Exercise: Transcribe every line of the following records, keeping each one unchanged.
* BEGIN Data rows *
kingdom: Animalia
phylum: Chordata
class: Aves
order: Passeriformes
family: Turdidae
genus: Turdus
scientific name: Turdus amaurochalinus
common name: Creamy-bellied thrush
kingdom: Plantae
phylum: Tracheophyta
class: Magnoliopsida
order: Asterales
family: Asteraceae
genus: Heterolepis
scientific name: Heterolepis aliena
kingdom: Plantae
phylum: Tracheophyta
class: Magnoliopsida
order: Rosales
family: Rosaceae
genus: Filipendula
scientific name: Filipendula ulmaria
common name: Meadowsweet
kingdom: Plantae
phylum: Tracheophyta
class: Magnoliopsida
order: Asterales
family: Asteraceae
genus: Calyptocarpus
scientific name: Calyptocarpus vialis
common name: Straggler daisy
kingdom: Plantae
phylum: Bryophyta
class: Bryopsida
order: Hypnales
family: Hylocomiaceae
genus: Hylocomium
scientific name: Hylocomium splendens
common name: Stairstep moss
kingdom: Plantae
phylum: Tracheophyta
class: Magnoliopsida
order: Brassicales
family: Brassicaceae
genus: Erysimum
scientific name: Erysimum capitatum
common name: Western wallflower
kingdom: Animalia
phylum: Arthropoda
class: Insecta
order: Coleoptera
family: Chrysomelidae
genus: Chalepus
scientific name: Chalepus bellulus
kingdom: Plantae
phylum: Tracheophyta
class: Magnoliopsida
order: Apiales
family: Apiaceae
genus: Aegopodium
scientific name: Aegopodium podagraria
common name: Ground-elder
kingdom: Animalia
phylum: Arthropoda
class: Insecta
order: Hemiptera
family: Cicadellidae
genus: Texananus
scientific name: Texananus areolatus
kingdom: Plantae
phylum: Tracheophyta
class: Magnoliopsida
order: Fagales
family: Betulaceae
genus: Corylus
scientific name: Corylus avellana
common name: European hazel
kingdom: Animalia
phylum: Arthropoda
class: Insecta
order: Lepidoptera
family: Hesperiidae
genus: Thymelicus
* END Data rows *
Answer below:
kingdom: Animalia
phylum: Chordata
class: Aves
order: Passeriformes
family: Turdidae
genus: Turdus
scientific name: Turdus amaurochalinus
common name: Creamy-bellied thrush
kingdom: Plantae
phylum: Tracheophyta
class: Magnoliopsida
order: Asterales
family: Asteraceae
genus: Heterolepis
scientific name: Heterolepis aliena
kingdom: Plantae
phylum: Tracheophyta
class: Magnoliopsida
order: Rosales
family: Rosaceae
genus: Filipendula
scientific name: Filipendula ulmaria
common name: Meadowsweet
kingdom: Plantae
phylum: Tracheophyta
class: Magnoliopsida
order: Asterales
family: Asteraceae
genus: Calyptocarpus
scientific name: Calyptocarpus vialis
common name: Straggler daisy
kingdom: Plantae
phylum: Bryophyta
class: Bryopsida
order: Hypnales
family: Hylocomiaceae
genus: Hylocomium
scientific name: Hylocomium splendens
common name: Stairstep moss
kingdom: Plantae
phylum: Tracheophyta
class: Magnoliopsida
order: Brassicales
family: Brassicaceae
genus: Erysimum
scientific name: Erysimum capitatum
common name: Western wallflower
kingdom: Animalia
phylum: Arthropoda
class: Insecta
order: Coleoptera
family: Chrysomelidae
genus: Chalepus
scientific name: Chalepus bellulus
kingdom: Plantae
phylum: Tracheophyta
class: Magnoliopsida
order: Apiales
family: Apiaceae
genus: Aegopodium
scientific name: Aegopodium podagraria
common name: Ground-elder
kingdom: Animalia
phylum: Arthropoda
class: Insecta
order: Hemiptera
family: Cicadellidae
genus: Texananus
scientific name: Texananus areolatus
kingdom: Plantae
phylum: Tracheophyta
class: Magnoliopsida
order: Fagales
family: Betulaceae
genus: Corylus
scientific name: Corylus avellana
common name: European hazel
kingdom: Animalia
phylum: Arthropoda
class: Insecta
order: Lepidoptera
family: Hesperiidae
genus: Thymelicus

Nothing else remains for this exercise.